Samstag, 7. März 2009

Zufällige Begegnungen

Bonjour, welcome, Hallo und guten Tag! Sie lesen, absichtlich oder zufällig, die Seite eines digitalen Arbeitstagebuches. Hier schreibe ich als Übersetzerin und Dolmetscherin mit den Schwerpunkten Wirtschaft, Politik, Kultur und Soziales über das nach, was ich erlebe. Heute: Einblick in die Werkstatt.

Der Postberlinalerlaub ist vorbei, der Schreibtisch quillt über, da ergeben sich mitunter merkwürdige "Begegnungen".

So war es zumindest letzte Woche. Zunächst galt es, den Entwurf zu einem Filmprojekt zu übersetzen, in dem viele Gangster vorkamen, die in Pokerhöllen ihresgleichen nicht nur über den Tisch ziehen. Dann schaute ich gedrehtes Material durch, es ging um ein Kinderheim in Ruanda nach der Zeit des Bürgerkriegs. Zwischendurch übersetzte ich ein kurzes Portrait von Ulrich Mühe, der Film nimmt am Wettbewerb um den deutsch-französischen Journalistenpreis teil. In den Bürostunden dann erbaten einige Firmen Kostenvoranschläge: Da will etliches betreut sein, ein Ausstellungskatalog, eine Messe und ein neues zu übersetzendes Drehbuch ...
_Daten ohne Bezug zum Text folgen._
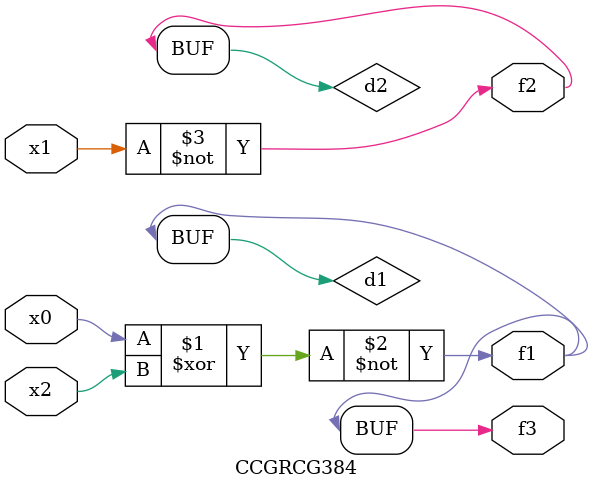
<source format=v>
module CCGRCG384(
	input x0, x1, x2,
	output f1, f2, f3
);

	wire d1, d2, d3;

	xnor (d1, x0, x2);
	nand (d2, x1);
	nor (d3, x1, x2);
	assign f1 = d1;
	assign f2 = d2;
	assign f3 = d1;
endmodule

</source>
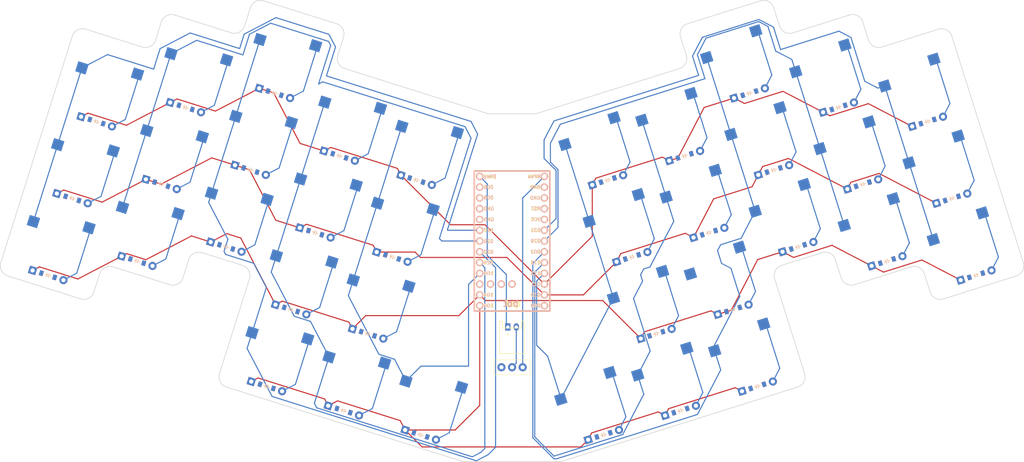
<source format=kicad_pcb>
(kicad_pcb
	(version 20241229)
	(generator "pcbnew")
	(generator_version "9.0")
	(general
		(thickness 1.6)
		(legacy_teardrops no)
	)
	(paper "A3")
	(title_block
		(title "ergogen_pcb_ergo")
		(rev "v1.0.0")
		(company "Unknown")
	)
	(layers
		(0 "F.Cu" signal)
		(2 "B.Cu" signal)
		(9 "F.Adhes" user)
		(11 "B.Adhes" user)
		(13 "F.Paste" user)
		(15 "B.Paste" user)
		(5 "F.SilkS" user)
		(7 "B.SilkS" user)
		(1 "F.Mask" user)
		(3 "B.Mask" user)
		(17 "Dwgs.User" user)
		(19 "Cmts.User" user)
		(21 "Eco1.User" user)
		(23 "Eco2.User" user)
		(25 "Edge.Cuts" user)
		(27 "Margin" user)
		(31 "F.CrtYd" user)
		(29 "B.CrtYd" user)
		(35 "F.Fab" user)
		(33 "B.Fab" user)
	)
	(setup
		(pad_to_mask_clearance 0.05)
		(allow_soldermask_bridges_in_footprints no)
		(tenting front back)
		(pcbplotparams
			(layerselection 0x00000000_00000000_55555555_5755f5ff)
			(plot_on_all_layers_selection 0x00000000_00000000_00000000_00000000)
			(disableapertmacros no)
			(usegerberextensions no)
			(usegerberattributes yes)
			(usegerberadvancedattributes yes)
			(creategerberjobfile yes)
			(dashed_line_dash_ratio 12.000000)
			(dashed_line_gap_ratio 3.000000)
			(svgprecision 4)
			(plotframeref no)
			(mode 1)
			(useauxorigin no)
			(hpglpennumber 1)
			(hpglpenspeed 20)
			(hpglpendiameter 15.000000)
			(pdf_front_fp_property_popups yes)
			(pdf_back_fp_property_popups yes)
			(pdf_metadata yes)
			(pdf_single_document no)
			(dxfpolygonmode yes)
			(dxfimperialunits yes)
			(dxfusepcbnewfont yes)
			(psnegative no)
			(psa4output no)
			(plot_black_and_white yes)
			(sketchpadsonfab no)
			(plotpadnumbers no)
			(hidednponfab no)
			(sketchdnponfab yes)
			(crossoutdnponfab yes)
			(subtractmaskfromsilk no)
			(outputformat 1)
			(mirror no)
			(drillshape 1)
			(scaleselection 1)
			(outputdirectory "")
		)
	)
	(net 0 "")
	(net 1 "P017")
	(net 2 "pinky_bottom")
	(net 3 "pinky_home")
	(net 4 "pinky_top")
	(net 5 "P020")
	(net 6 "ring_bottom")
	(net 7 "ring_home")
	(net 8 "ring_top")
	(net 9 "P022")
	(net 10 "middle_bottom")
	(net 11 "middle_home")
	(net 12 "middle_top")
	(net 13 "P024")
	(net 14 "index_bottom")
	(net 15 "index_home")
	(net 16 "index_top")
	(net 17 "P100")
	(net 18 "inner_bottom")
	(net 19 "inner_home")
	(net 20 "inner_top")
	(net 21 "inner_cluster")
	(net 22 "middle_cluster")
	(net 23 "outer_cluster")
	(net 24 "P031")
	(net 25 "mirror_pinky_bottom")
	(net 26 "mirror_pinky_home")
	(net 27 "mirror_pinky_top")
	(net 28 "P029")
	(net 29 "mirror_ring_bottom")
	(net 30 "mirror_ring_home")
	(net 31 "mirror_ring_top")
	(net 32 "P002")
	(net 33 "mirror_middle_bottom")
	(net 34 "mirror_middle_home")
	(net 35 "mirror_middle_top")
	(net 36 "P115")
	(net 37 "mirror_index_bottom")
	(net 38 "mirror_index_home")
	(net 39 "mirror_index_top")
	(net 40 "P113")
	(net 41 "mirror_inner_bottom")
	(net 42 "mirror_inner_home")
	(net 43 "mirror_inner_top")
	(net 44 "mirror_inner_cluster")
	(net 45 "mirror_middle_cluster")
	(net 46 "mirror_outer_cluster")
	(net 47 "P104")
	(net 48 "P010")
	(net 49 "P111")
	(net 50 "P106")
	(net 51 "BPos")
	(net 52 "RAW")
	(net 53 "GND")
	(net 54 "RST")
	(net 55 "VCC")
	(net 56 "P009")
	(net 57 "pos")
	(net 58 "P006")
	(net 59 "P008")
	(net 60 "P011")
	(net 61 "P101")
	(net 62 "P102")
	(net 63 "P107")
	(net 64 "neg")
	(footprint "ComboDiode" (layer "F.Cu") (at 232.713354 152.305285 17.5))
	(footprint "ComboDiode" (layer "F.Cu") (at 257.527779 104.637221 17.5))
	(footprint "MX" (layer "F.Cu") (at 233.994452 93.183721 17.5))
	(footprint "ComboDiode" (layer "F.Cu") (at 107.56836 119.410941 -17.5))
	(footprint "ComboDiode" (layer "F.Cu") (at 118.995182 83.169696 -17.5))
	(footprint "MX" (layer "F.Cu") (at 200.609911 113.670857 17.5))
	(footprint "MX" (layer "F.Cu") (at 94.860443 96.530625 -17.5))
	(footprint "JST_PH_S2B-PH-K_02x2.00mm_Angled" (layer "F.Cu") (at 174.916112 138.300235))
	(footprint "MX" (layer "F.Cu") (at 230.157356 144.19869 17.5))
	(footprint "ComboDiode" (layer "F.Cu") (at 263.241189 122.757841 17.5))
	(footprint "MX" (layer "F.Cu") (at 228.28104 75.063103 17.5))
	(footprint "MX" (layer "F.Cu") (at 218.730536 107.957445 17.5))
	(footprint "ComboDiode" (layer "F.Cu") (at 203.165911 121.777449 17.5))
	(footprint "ComboDiode" (layer "F.Cu") (at 117.118868 152.305283 -17.5))
	(footprint "ComboDiode" (layer "F.Cu") (at 113.281772 101.290319 -17.5))
	(footprint "MX" (layer "F.Cu") (at 154.935721 95.550234 -17.5))
	(footprint "MX" (layer "F.Cu") (at 193.916111 155.62551 17.5))
	(footprint "ComboDiode" (layer "F.Cu") (at 214.592733 158.018694 17.5))
	(footprint "ComboDiode" (layer "F.Cu") (at 208.879325 139.898073 17.5))
	(footprint "ComboDiode" (layer "F.Cu") (at 251.814368 86.516597 17.5))
	(footprint "MX" (layer "F.Cu") (at 143.5089 131.79148 -17.5))
	(footprint "ComboDiode" (layer "F.Cu") (at 278.505107 107.984122 17.5))
	(footprint "ComboDiode" (layer "F.Cu") (at 221.286535 116.064041 17.5))
	(footprint "ComboDiode" (layer "F.Cu") (at 153.360113 163.732104 -17.5))
	(footprint "ComboDiode" (layer "F.Cu") (at 152.379718 103.656828 -17.5))
	(footprint "ComboDiode" (layer "F.Cu") (at 272.791695 89.863497 17.5))
	(footprint "MX" (layer "F.Cu") (at 281.662517 117.998146 17.5))
	(footprint "MX" (layer "F.Cu") (at 119.674866 144.19869 -17.5))
	(footprint "ComboDiode" (layer "F.Cu") (at 77.040529 89.863499 -17.5))
	(footprint "MX" (layer "F.Cu") (at 121.551181 75.063104 -17.5))
	(footprint "ComboDiode" (layer "F.Cu") (at 65.613707 126.104741 -17.5))
	(footprint "ComboDiode" (layer "F.Cu") (at 197.452501 103.656829 17.5))
	(footprint "ComboDiode" (layer "F.Cu") (at 98.017854 86.516595 -17.5))
	(footprint "ComboDiode" (layer "F.Cu") (at 242.263862 119.410941 17.5))
	(footprint "ComboDiode" (layer "F.Cu") (at 196.472111 163.732105 17.5))
	(footprint "MX" (layer "F.Cu") (at 155.916109 155.62551 -17.5))
	(footprint "nice_nano" (layer "F.Cu") (at 174.91611 119.300234 -90))
	(footprint "MX" (layer "F.Cu") (at 115.837772 93.183726 -17.5))
	(footprint "ComboDiode" (layer "F.Cu") (at 230.837042 83.169696 17.5))
	(footprint "1test_slide_switch" (layer "F.Cu") (at 174.916113 147.800233))
	(footprint "MX" (layer "F.Cu") (at 254.971778 96.530624 17.5))
	(footprint "MX"
		(layer "F.Cu")
		(uuid "9febfa79-db34-437e-bde2-f97e1f6ea306")
		(at 125.388278 126.07807 -17.5)
		(property "Reference" "S10"
			(at 0 0 0)
			(layer "F.SilkS")
			(hide yes)
			(uuid "8df2d28a-aed8-474a-9879-5ee3c40b3428")
			(effects
				(font
					(size 1.27 1.27)
					(thickness 0.15)
				)
			)
		)
		(property "Value" ""
			(at 0 0 0)
			(layer "F.SilkS")
			(hide yes)
			(uuid "44351265-d20e-4800-a7d9-92242e038d03")
			(effects
				(font
					(size 1.27 1.27)
					(thickness 0.15)
				)
			)
		)
		(property "Datasheet" ""
			(at 0 0 162.5)
			(layer "F.Fab")
			(hide yes)
			(uuid "da01daa1-8f0f-47e4-9a36-dc7ca461782b")
			(effects
				(font
					(size 1.27 1.27)
					(thickness 0.15)
				)
			)
		)
		(property "Description" ""
			(at 0 0 162.5)
			(layer "F.Fab")
			(hide yes)
			(uuid "2ea62e3e-9714-4a2d-9c36-a99649c0a4a7")
			(effects
				(font
					(size 1.27 1.27)
					(thickness 0.15)
				)
			)
		)
		(attr through_hole)
		(fp_line
			(start -9.5 9.5)
			(end -9.5 -9.5)
			(stroke
				(width 0.15)
				(type solid)
			)
			(layer "Dwgs.User")
			(uuid "5010e069-5545-4f28-855d-e309bd8cbae9")
		)
		(fp_line
			(start -7 7)
			(end -7 6)
			(stroke
				(width 0.15)
				(type solid)
			)
			(layer "Dwgs.User")
			(uuid "46cec00a-5155-4b7b-a766-76c58374d9b5")
		)
		(fp_line
			(start -7 7)
			(end -6 7)
			(stroke
				(width 0.15)
				(type solid)
			)
			(layer "Dwgs.User")
			(uuid "d0a6444a-3a66-464c-8035-cf2b05bc7531")
		)
		(fp_line
			(start -9.5 -9.5)
			(end 9.5 -9.5)
			(stroke
				(width 0.15)
				(type solid)
			)
			(layer "Dwgs.User")
			(uuid "a23d7932-c853-424e-837b-687d97620682")
		)
		(fp_line
			(start -7 -6)
			(end -7 -7)
			(stroke
				(width 0.15)
				(type solid)
			)
			(layer "Dwgs.User")
			(uuid "0b645764-3920-4f33-a36c-5f3a87a8d77c")
		)
		(fp_line
			(start -6 -7)
			(end -7 -7)
			(stroke
				(width 0.15)
				(type solid)
			)
			(layer "Dwgs.User")
			(uuid "64e4dc8b-49b1-4b07-9194-c87a79516e80")
		)
		(fp_line
			(start 6 7)
			(end 7 7)
			(stroke
				(width 0.15)
				(type solid)
			)
			(layer "Dwgs.User")
			(uuid "cec1e30a-ae33-45d0-9d36-20162c226645")
		)
		(fp_line
			(start 7 6)
			(end 7 7)
			(stroke
				(width 0.15)
				(type solid)
			)
			(layer "Dwgs.User")
			(uuid "dc026de0-e339-4e85-bf35-9e74c85cc691")
		)
		(fp_line
			(start 9.5 9.5)
			(end -9.5 
... [217626 chars truncated]
</source>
... dazu flatterten mir Einladungen zu diversen Premieren auf den Tisch. Binnen einer Woche könnte ich abends vier Mal weggehen, dazu brachte der Kurier zwei "Streifen" auf Scheibe, die es vorab zu sichten galt. Denn diese Woche war ich nacheinander kurz für Radio Eins, das Berliner Ensemble und für Werner Schröter tätig, der Filmpremiere in der Volksbühne feierte. (Hier verdolmetschte ich die auf Deutsch geführte Diskussion für Pascal Greggory und Bulle Ogier.)

Wie bewältige ich Menge und inhaltliche Wechsel? Ich konditioniere mich für die verschiedenen Aufgaben an verschiedenen Orten  und zwar exakt durch die verschiedenen Orte. An einem Schreibtisch lerne ich, in der Küche schreibe ich Privates oder offline erste Konzepte, am Stehpult lese ich Korrektur, und wenn ich am Schreibtisch an größeren Projekten arbeite, stelle ich den elektronischen Briefkasten ab, auf dass er nicht "klappere". 

Hintergrundmaterial zu den Dolmetscheinsätzen lese ich überall, gerne auch mal im Café mit W-Lan an der Ecke. Dann hab ich wenigstens in der ersten Phase (vor dem Rausschreiben der Vokabeln) das Gefühl, nicht schon wieder zu arbeiten ... und kann kurz vergessen, was mir diese Woche Energie raubt: Manche versandte und empfangene Mails kommen schwer "durch" oder sogar zurück, andere sehen in meiner Postbox aus wie zugestellt, haben ihren Empfänger aber noch nicht erreicht. Das nervt  und ich bastle weiter am neuen Intranet (und fühle mich zurecht überfordert).

Währenddessen sehen auf meinem Bildschirm die Gangster ohne Moral den humanistisch und religiös geprägten Erzieherinnen des Kinderheims für Kriegs- und Aidswaisen einander in die Augen, und vom anderen Konzept schaut sich Uli Mühe aus diese komische Gemengelage an. Und dann fällt mir auf, was meine "Kunden" diese Woche mal wieder besonders verbindet: Kino!

Die Afrikanerinnen haben dort, wo früher Tote Schützengräben lagen, ein Lichtspielhaus errichtet: La Cité des Anges, die Stadt der Engel. Und ich übersetze: "Das Volk braucht einen schönen Ort, wo es vom Frieden träumen kann, denn im Kino können die Menschen sehen, dass andere Völker ebenfalls dieses Stadium durchlaufen haben und gleichzeitig sollen sie unterhalten werden und etwas lernen  ein Fenster, das auf die Welt hinaus geht."

Der Film, aus dem ich hier zitiere, wird bald von der Deutschen Welle gesendet. Es ist ein neues Portrait von Maggie Barankitse und dem von ihr in Burundi begründeten Waisenhaus Maison Shalom mit angrenzendem Krankenhaus, Landbau, Bibliothek, Bank ... und eben einem Kino.